One Simple Way to Improve Coaching
So here’s a really simple suggestion to improve the effectiveness of coaching.
Surveys show that less than 19% of HR professionals believe that the coaching going on in their business is effective. One common way of trying to trying to improve on this figure is to have clear objectives for the coaching that are agreed with the coachee’s line manager and/or HR.
Another common tactic, that goes one step further, is to involve the coachee’s manager in the coaching process through getting them to sign off on the coaching objectives and then inviting them to a progress review meeting either at the end of the coaching or after a certain number of sessions.
We know, however, that the working context of individual’s is a bigger predictor of the effectiveness of coaching than what actually happens in the coaching sessions. And we know that the biggest single part of this context is the coachee’s relationship with their manager.
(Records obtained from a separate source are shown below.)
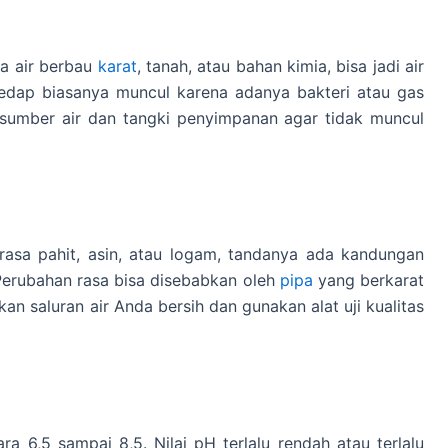
ka air berbau
karat
, tanah, atau bahan kimia, bisa jadi air
sedap biasanya muncul karena adanya bakteri atau gas
 sumber air dan tangki penyimpanan agar tidak muncul
terasa pahit, asin, atau logam, tandanya ada kandungan
erubahan rasa bisa disebabkan oleh
pipa
yang berkarat
an saluran air Anda bersih dan gunakan alat uji kualitas
ra 6,5 sampai 8,5. Nilai pH terlalu rendah atau terlalu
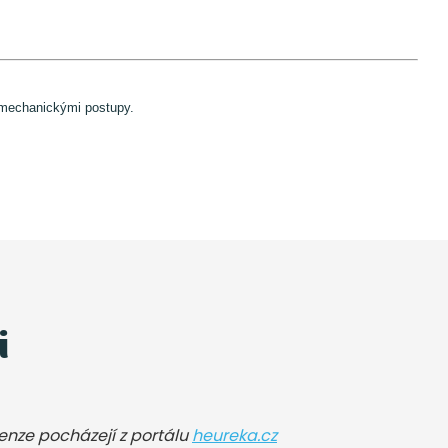
e mechanickými postupy.
i
cenze pocházejí z portálu
heureka.cz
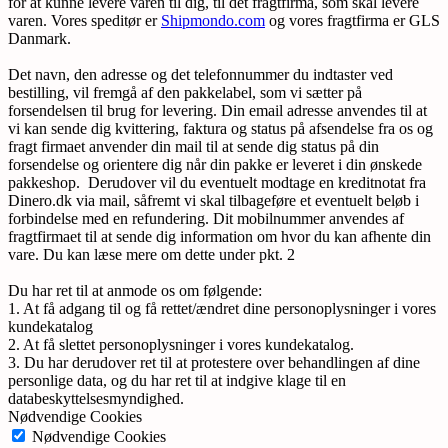
for at kunne levere varen til dig, til det fragtfirma, som skal levere
varen. Vores speditør er
Shipmondo.com
og vores fragtfirma er GLS
Danmark.
Det navn, den adresse og det telefonnummer du indtaster ved
bestilling, vil fremgå af den pakkelabel, som vi sætter på
forsendelsen til brug for levering. Din email adresse anvendes til at
vi kan sende dig kvittering, faktura og status på afsendelse fra os og
fragt firmaet anvender din mail til at sende dig status på din
forsendelse og orientere dig når din pakke er leveret i din ønskede
pakkeshop. Derudover vil du eventuelt modtage en kreditnotat fra
Dinero.dk via mail, såfremt vi skal tilbageføre et eventuelt beløb i
forbindelse med en refundering. Dit mobilnummer anvendes af
fragtfirmaet til at sende dig information om hvor du kan afhente din
vare. Du kan læse mere om dette under pkt. 2
Du har ret til at anmode os om følgende:
1. At få adgang til og få rettet/ændret dine personoplysninger i vores
kundekatalog
2. At få slettet personoplysninger i vores kundekatalog.
3. Du har derudover ret til at protestere over behandlingen af dine
personlige data, og du har ret til at indgive klage til en
databeskyttelsesmyndighed.
Nødvendige Cookies
Nødvendige Cookies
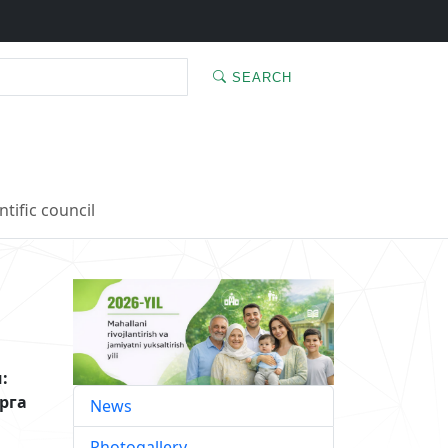
SEARCH
ntific council
:
рга
News
Photogallery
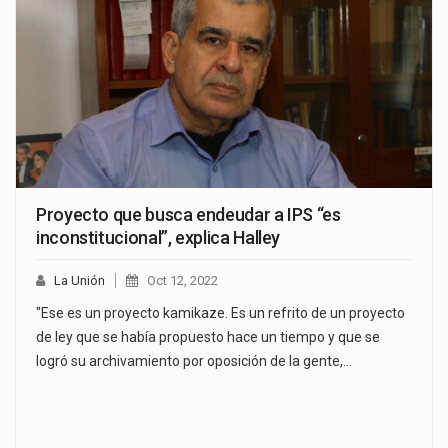
Proyecto que busca endeudar a IPS “es
inconstitucional”, explica Halley
La Unión
Oct 12, 2022
"Ese es un proyecto kamikaze. Es un refrito de un proyecto
de ley que se había propuesto hace un tiempo y que se
logró su archivamiento por oposición de la gente,…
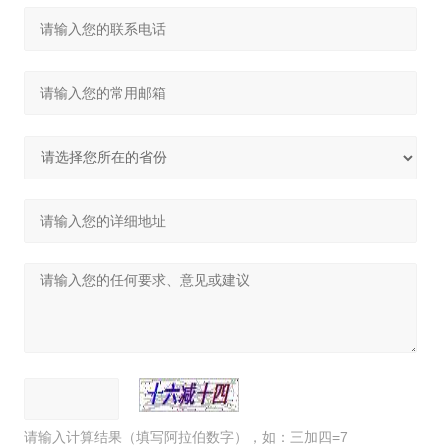
请输入计算结果（填写阿拉伯数字），如：三加四=7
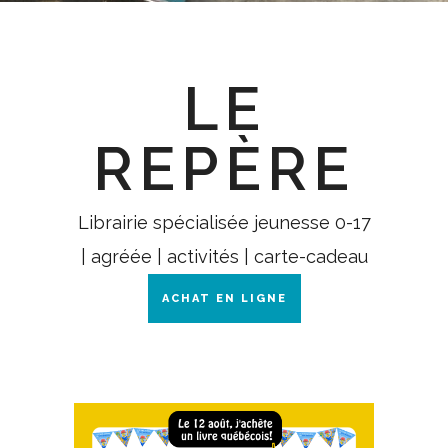
LE
REPÈRE
Librairie spécialisée jeunesse 0-17
| agréée | activités | carte-cadeau
ACHAT EN LIGNE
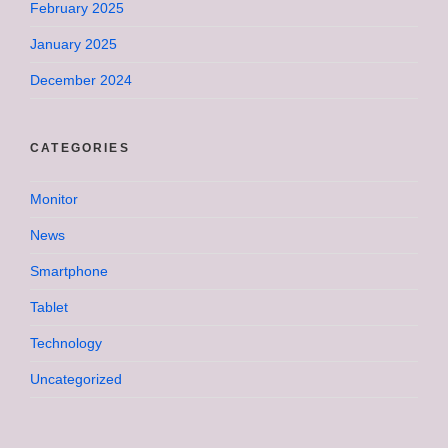
February 2025
January 2025
December 2024
CATEGORIES
Monitor
News
Smartphone
Tablet
Technology
Uncategorized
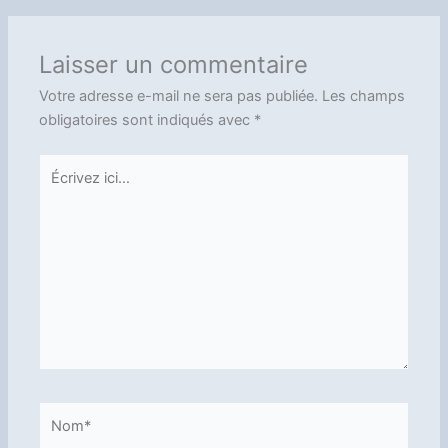
Laisser un commentaire
Votre adresse e-mail ne sera pas publiée.
Les champs
obligatoires sont indiqués avec
*
Écrivez
ici…
Nom*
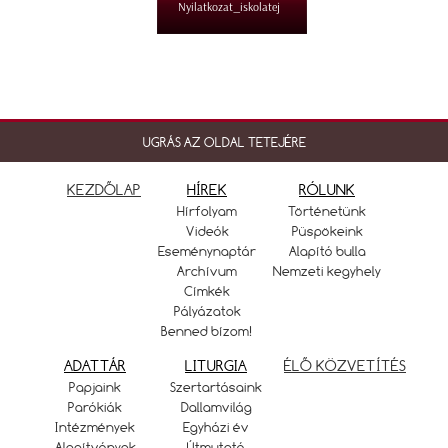
Nyilatkozat_iskolatej
UGRÁS AZ OLDAL TETEJÉRE
KEZDŐLAP
HÍREK
RÓLUNK
Hírfolyam
Történetünk
Videók
Püspökeink
Eseménynaptár
Alapító bulla
Archívum
Nemzeti kegyhely
Címkék
Pályázatok
Benned bízom!
ADATTÁR
LITURGIA
ÉLŐ KÖZVETÍTÉS
Papjaink
Szertartásaink
Parókiák
Dallamvilág
Intézmények
Egyházi év
Alapítványok
Útmutató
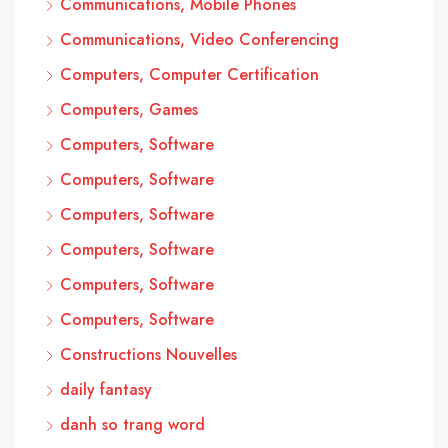
Communications, Mobile Phones
Communications, Video Conferencing
Computers, Computer Certification
Computers, Games
Computers, Software
Computers, Software
Computers, Software
Computers, Software
Computers, Software
Computers, Software
Constructions Nouvelles
daily fantasy
danh so trang word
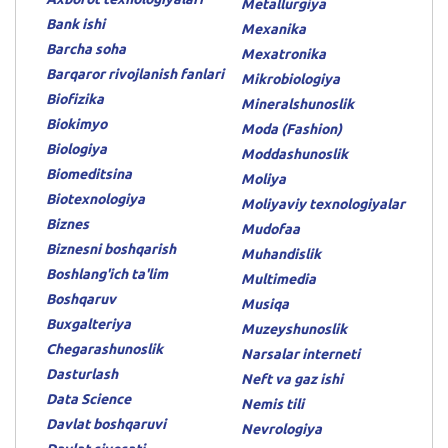
Metallurgiya
Bank ishi
Mexanika
Barcha soha
Mexatronika
Barqaror rivojlanish fanlari
Mikrobiologiya
Biofizika
Mineralshunoslik
Biokimyo
Moda (Fashion)
Biologiya
Moddashunoslik
Biomeditsina
Moliya
Biotexnologiya
Moliyaviy texnologiyalar
Biznes
Mudofaa
Biznesni boshqarish
Muhandislik
Boshlang'ich ta'lim
Multimedia
Boshqaruv
Musiqa
Buxgalteriya
Muzeyshunoslik
Chegarashunoslik
Narsalar interneti
Dasturlash
Neft va gaz ishi
Data Science
Nemis tili
Davlat boshqaruvi
Nevrologiya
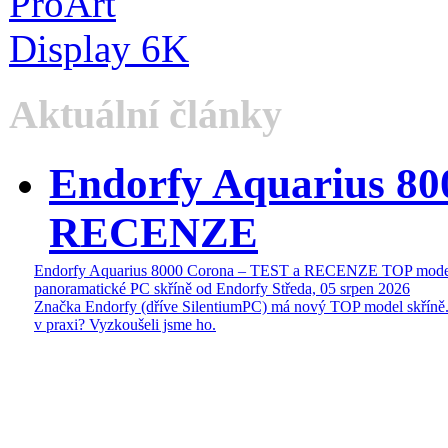
Aktuální články
Endorfy Aquarius 80
RECENZE
Endorfy Aquarius 8000 Corona – TEST a RECENZE TOP mode
panoramatické PC skříně od Endorfy
Středa, 05 srpen 2026
Značka Endorfy (dříve SilentiumPC) má nový TOP model skříně.
v praxi? Vyzkoušeli jsme ho.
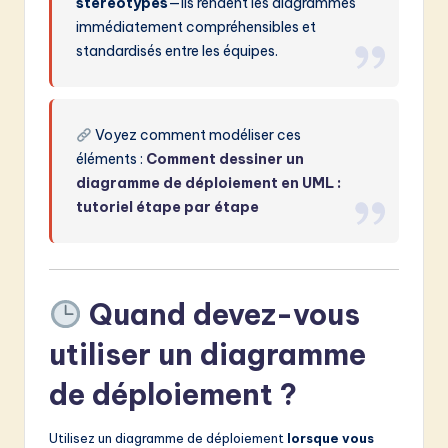
stéréotypes
—ils rendent les diagrammes
immédiatement compréhensibles et
standardisés entre les équipes.
Voyez comment modéliser ces
éléments :
Comment dessiner un
diagramme de déploiement en UML :
tutoriel étape par étape
Quand devez-vous
utiliser un diagramme
de déploiement ?
Utilisez un diagramme de déploiement
lorsque vous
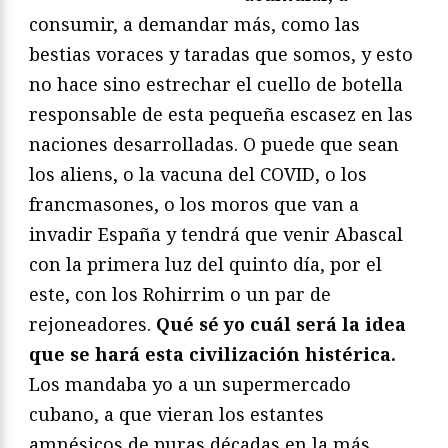
consumir, a demandar más, como las
bestias voraces y taradas que somos, y esto
no hace sino estrechar el cuello de botella
responsable de esta pequeña escasez en las
naciones desarrolladas. O puede que sean
los aliens, o la vacuna del COVID, o los
francmasones, o los moros que van a
invadir España y tendrá que venir Abascal
con la primera luz del quinto día, por el
este, con los Rohirrim o un par de
rejoneadores.
Qué sé yo cuál será la idea
que se hará esta civilización histérica.
Los mandaba yo a un supermercado
cubano, a que vieran los estantes
amnésicos de puras décadas en la más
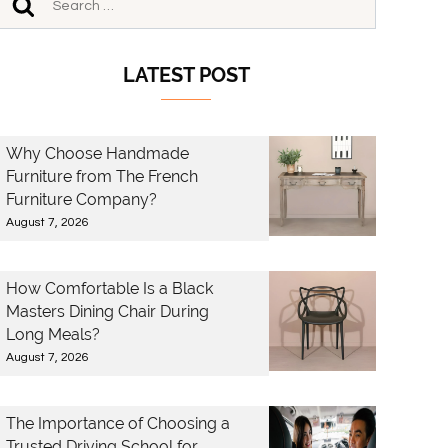
LATEST POST
Why Choose Handmade
Furniture from The French
Furniture Company?
August 7, 2026
How Comfortable Is a Black
Masters Dining Chair During
Long Meals?
August 7, 2026
The Importance of Choosing a
Trusted Driving School for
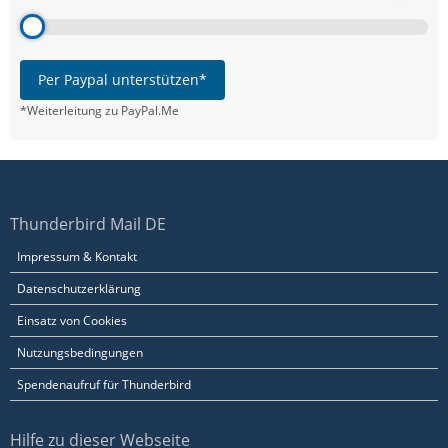
Per Paypal unterstützen*
*Weiterleitung zu PayPal.Me
Thunderbird Mail DE
Impressum & Kontakt
Datenschutzerklärung
Einsatz von Cookies
Nutzungsbedingungen
Spendenaufruf für Thunderbird
Hilfe zu dieser Webseite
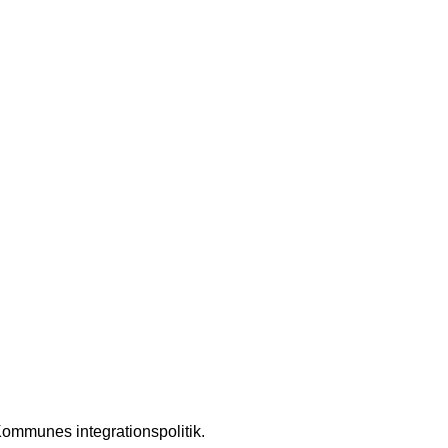
Kommunes integrationspolitik.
Yet the type of involvement we have described above feels very limited and after-the-fact.
So recently we have been experimenting with involving the manager more in the coaching process, yet without taking up lots of their time. Rather than just involving the manager at the beginning and the end of the coaching, we involve them in every session, by simply scheduling a 5 to 10 minute call with them at the end of each session. During this call, we briefly describe the key actions that the coachee has committed to during the session and discuss ways in which the manager can support the coachee. These 5 to 10 minute mini-sessions thus act as a kind of coaching for the manager in how to better support their people’s development.
We make sure to not break confidentiality by not going into details with the manager about what the individual said – we just focus on the actions that they are going to take as a result of the coaching session. And sometimes, where coaches are comfortable with it, we even phone the manager with the coachee still in the room.
This adds very little to over cost of the coaching, but does bring managers far more into the coaching process and provides the opportunity to coach them on how to support their people.
We are still in the process of completing a proper evaluation study of this new method, but all the early indications are that it significantly improves the chances that coaching will lead to genuine behaviour change.